*** Opening of THE DATA ***
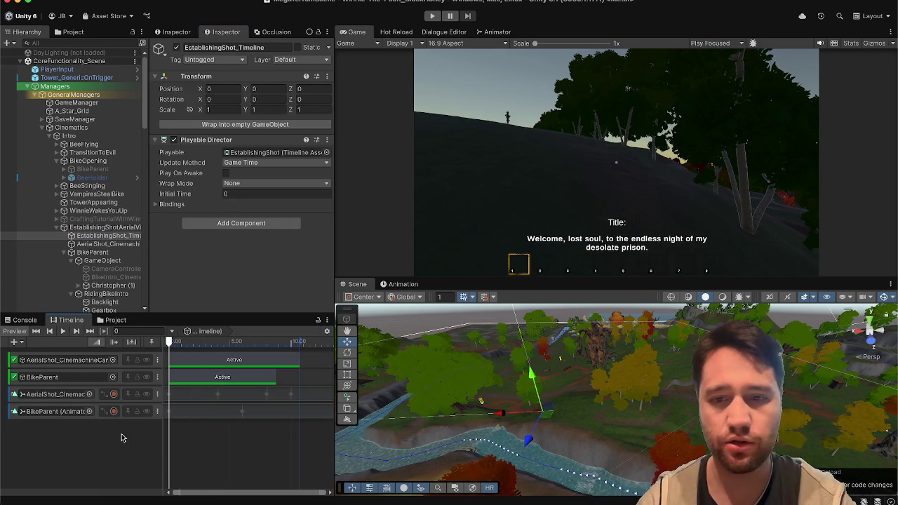
Fly the Scene view in to look down on the note and apple on the table.
{"action": "scroll", "coordinate": [600, 366], "scroll_direction": "up", "scroll_amount": 10}
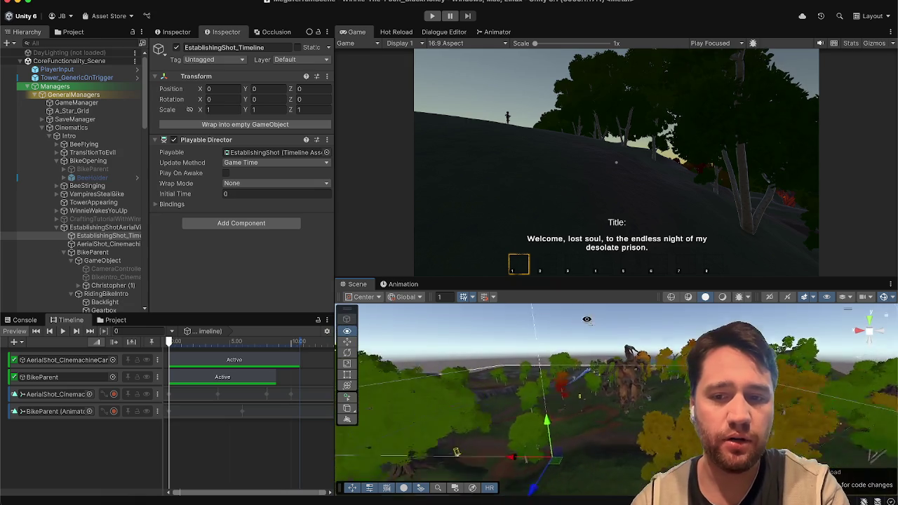
{"action": "scroll", "coordinate": [610, 382], "scroll_direction": "up", "scroll_amount": 10}
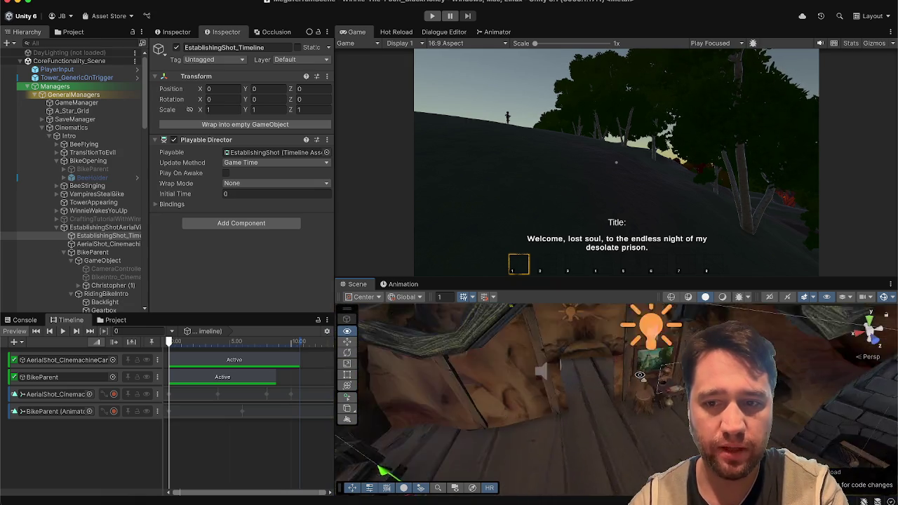
{"action": "left_click_drag", "start_coordinate": [605, 368], "coordinate": [617, 470]}
Trace PigletLetter (1)'s ChainTexture material to the ShacklesPainter_Shackles&Letter texture and enlarge its preview.
{"action": "left_click", "coordinate": [575, 379]}
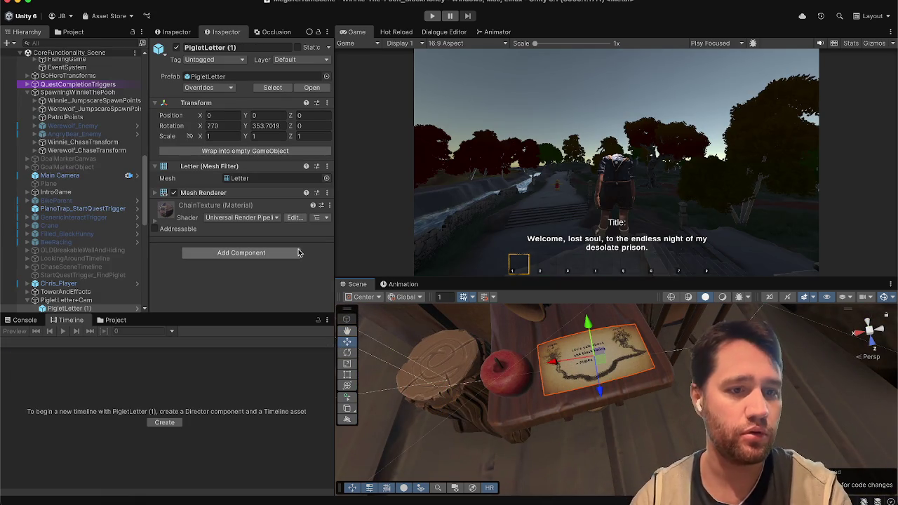
{"action": "scroll", "coordinate": [96, 219], "scroll_direction": "down", "scroll_amount": 3}
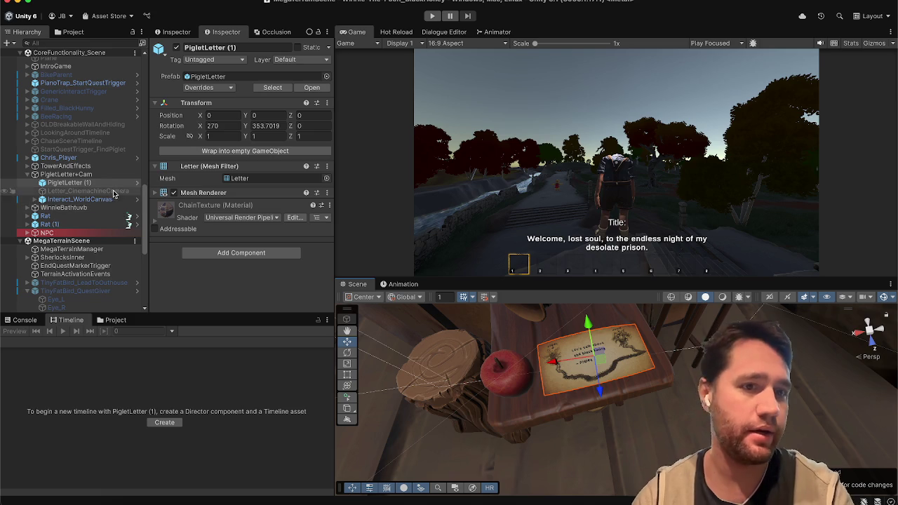
{"action": "left_click", "coordinate": [202, 193]}
{"action": "left_click", "coordinate": [251, 218]}
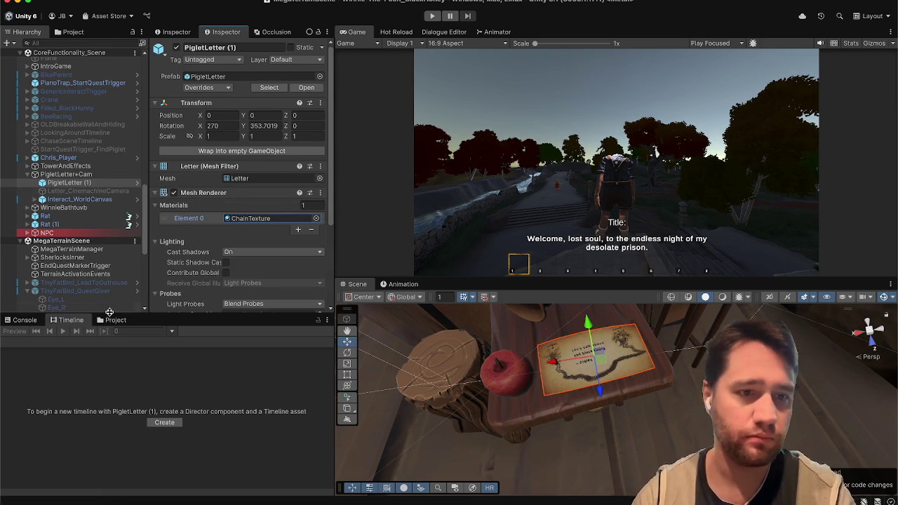
{"action": "left_click", "coordinate": [112, 320]}
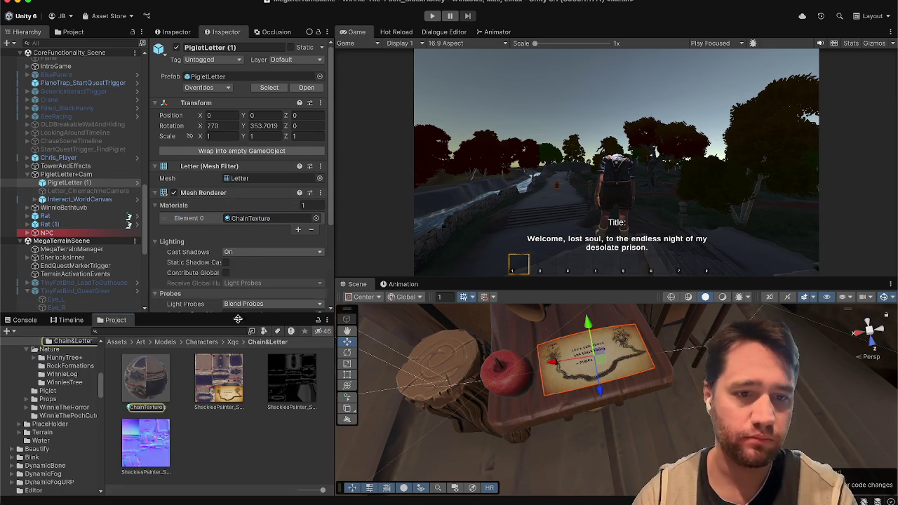
{"action": "left_click", "coordinate": [228, 395]}
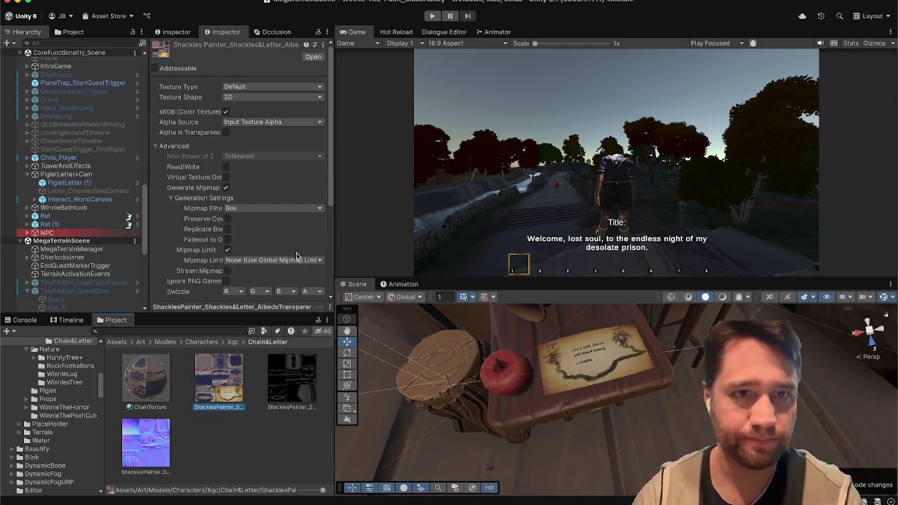
{"action": "left_click", "coordinate": [189, 306]}
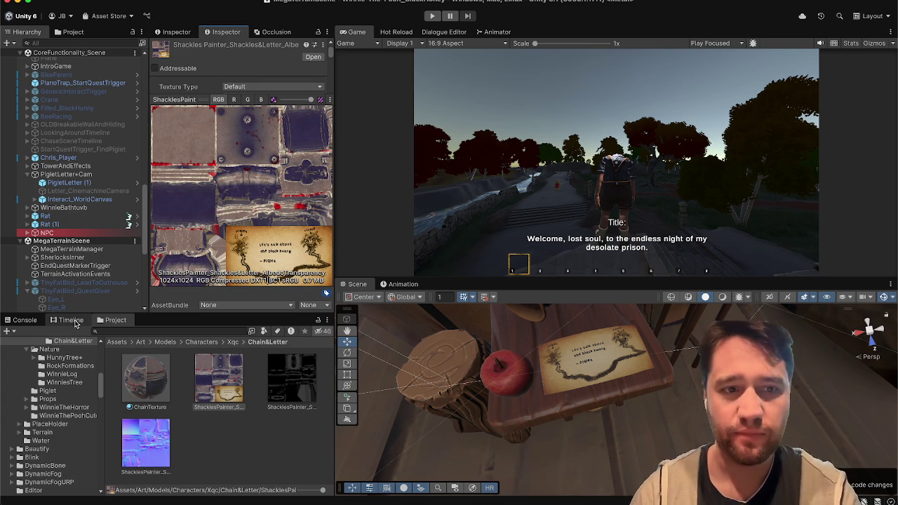
Switch back to the Timeline panel.
{"action": "left_click", "coordinate": [72, 321]}
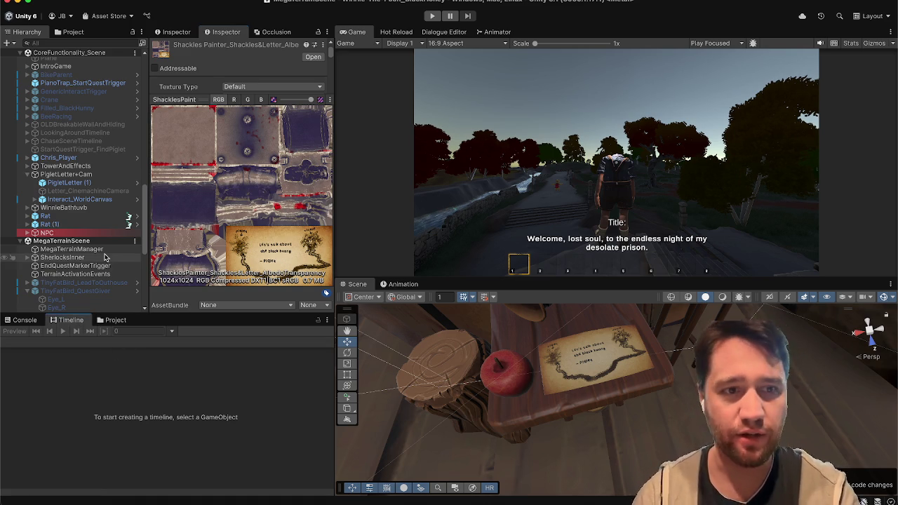
{"action": "scroll", "coordinate": [90, 138], "scroll_direction": "up", "scroll_amount": 10}
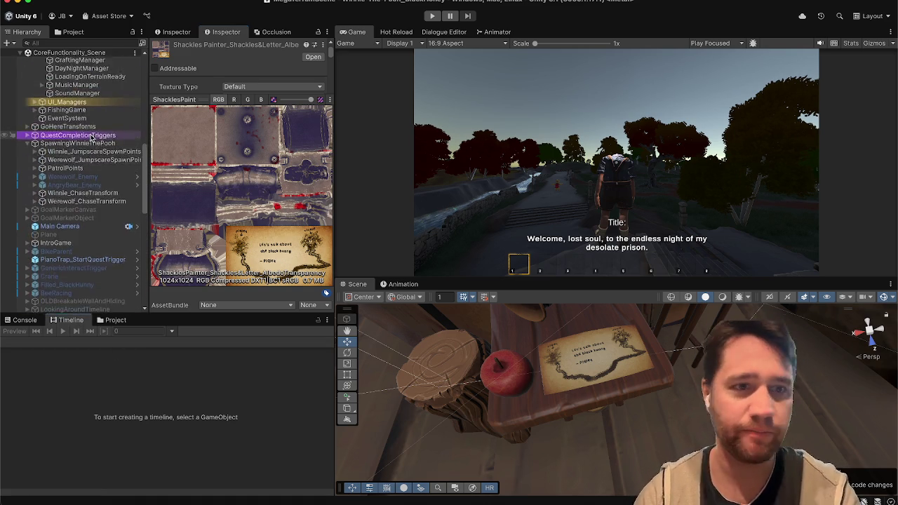
{"action": "scroll", "coordinate": [89, 138], "scroll_direction": "up", "scroll_amount": 3}
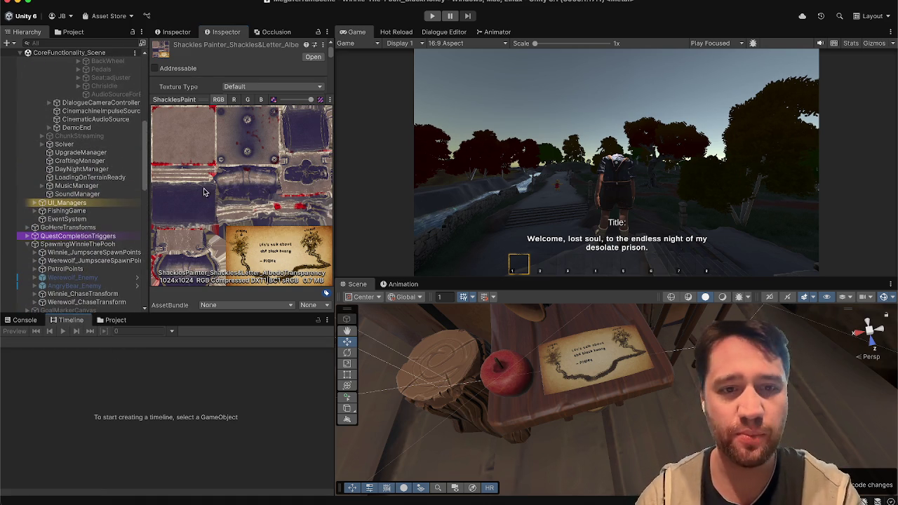
{"action": "scroll", "coordinate": [89, 140], "scroll_direction": "up", "scroll_amount": 15}
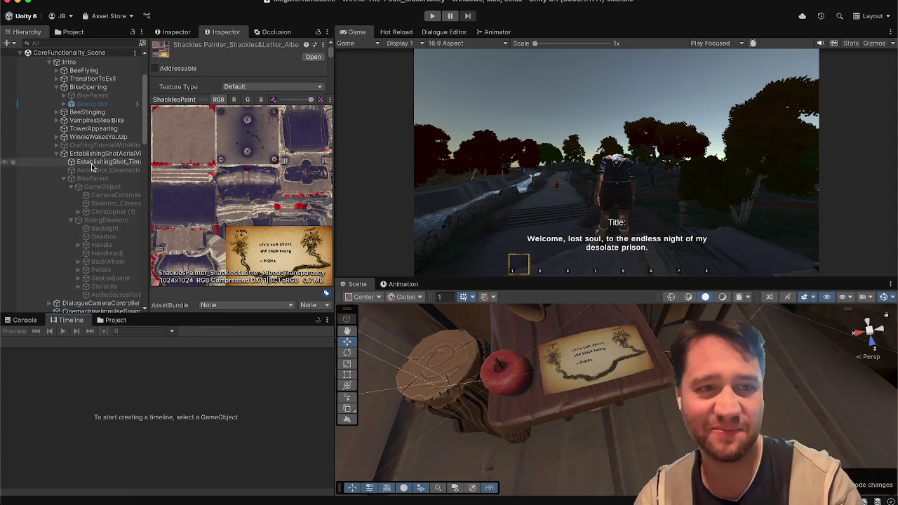
Play the EstablishingShot_Timeline preview in the Timeline window, then stop it.
{"action": "left_click", "coordinate": [93, 162]}
{"action": "left_click", "coordinate": [62, 331]}
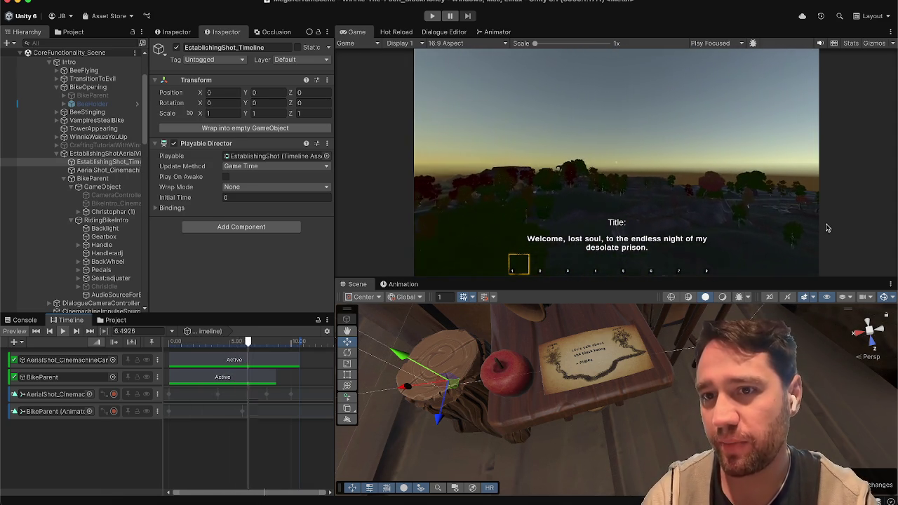
{"action": "left_click", "coordinate": [62, 331]}
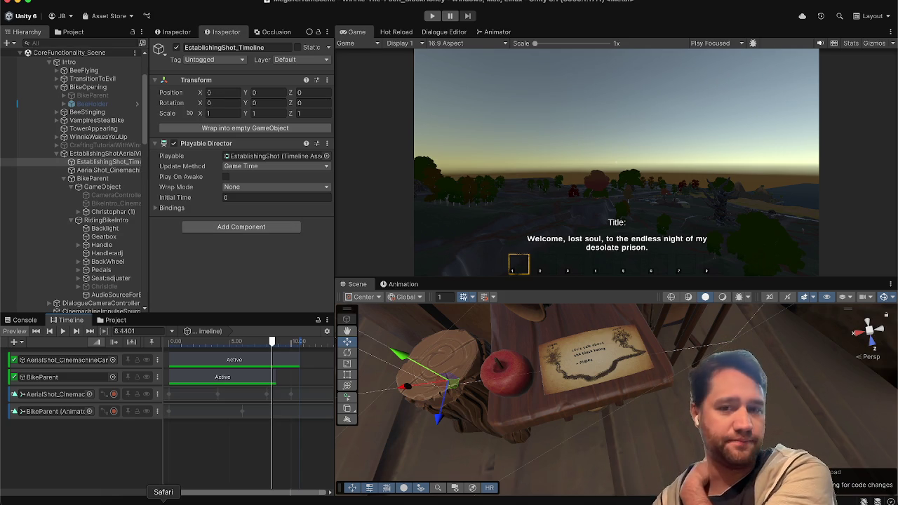
{"action": "scroll", "coordinate": [589, 375], "scroll_direction": "down", "scroll_amount": 2}
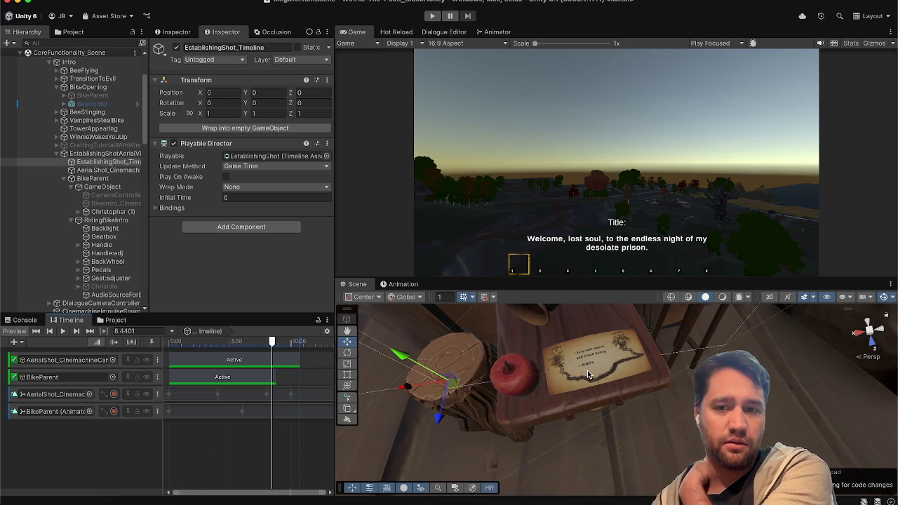
{"action": "scroll", "coordinate": [589, 375], "scroll_direction": "up", "scroll_amount": 5}
Turn down the music player's volume and come back to Unity.
{"action": "left_click", "coordinate": [569, 499]}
*** Close of THE DATA ***
■ **REQUIRED ACTION**: Could you print the material above word for word and skip the images?

■ **OUTPUT FOR THIS TASK**:
Fly the Scene view in to look down on the note and apple on the table.
{"action": "scroll", "coordinate": [600, 366], "scroll_direction": "up", "scroll_amount": 10}
{"action": "scroll", "coordinate": [610, 382], "scroll_direction": "up", "scroll_amount": 10}
{"action": "left_click_drag", "start_coordinate": [605, 368], "coordinate": [617, 470]}
Trace PigletLetter (1)'s ChainTexture material to the ShacklesPainter_Shackles&Letter texture and enlarge its preview.
{"action": "left_click", "coordinate": [575, 379]}
{"action": "scroll", "coordinate": [96, 219], "scroll_direction": "down", "scroll_amount": 3}
{"action": "left_click", "coordinate": [202, 193]}
{"action": "left_click", "coordinate": [251, 218]}
{"action": "left_click", "coordinate": [112, 320]}
{"action": "left_click", "coordinate": [228, 395]}
{"action": "left_click", "coordinate": [189, 306]}
Switch back to the Timeline panel.
{"action": "left_click", "coordinate": [72, 321]}
{"action": "scroll", "coordinate": [90, 138], "scroll_direction": "up", "scroll_amount": 10}
{"action": "scroll", "coordinate": [89, 138], "scroll_direction": "up", "scroll_amount": 3}
{"action": "scroll", "coordinate": [89, 140], "scroll_direction": "up", "scroll_amount": 15}
Play the EstablishingShot_Timeline preview in the Timeline window, then stop it.
{"action": "left_click", "coordinate": [93, 162]}
{"action": "left_click", "coordinate": [62, 331]}
{"action": "left_click", "coordinate": [62, 331]}
{"action": "scroll", "coordinate": [589, 375], "scroll_direction": "down", "scroll_amount": 2}
{"action": "scroll", "coordinate": [589, 375], "scroll_direction": "up", "scroll_amount": 5}
Turn down the music player's volume and come back to Unity.
{"action": "left_click", "coordinate": [569, 499]}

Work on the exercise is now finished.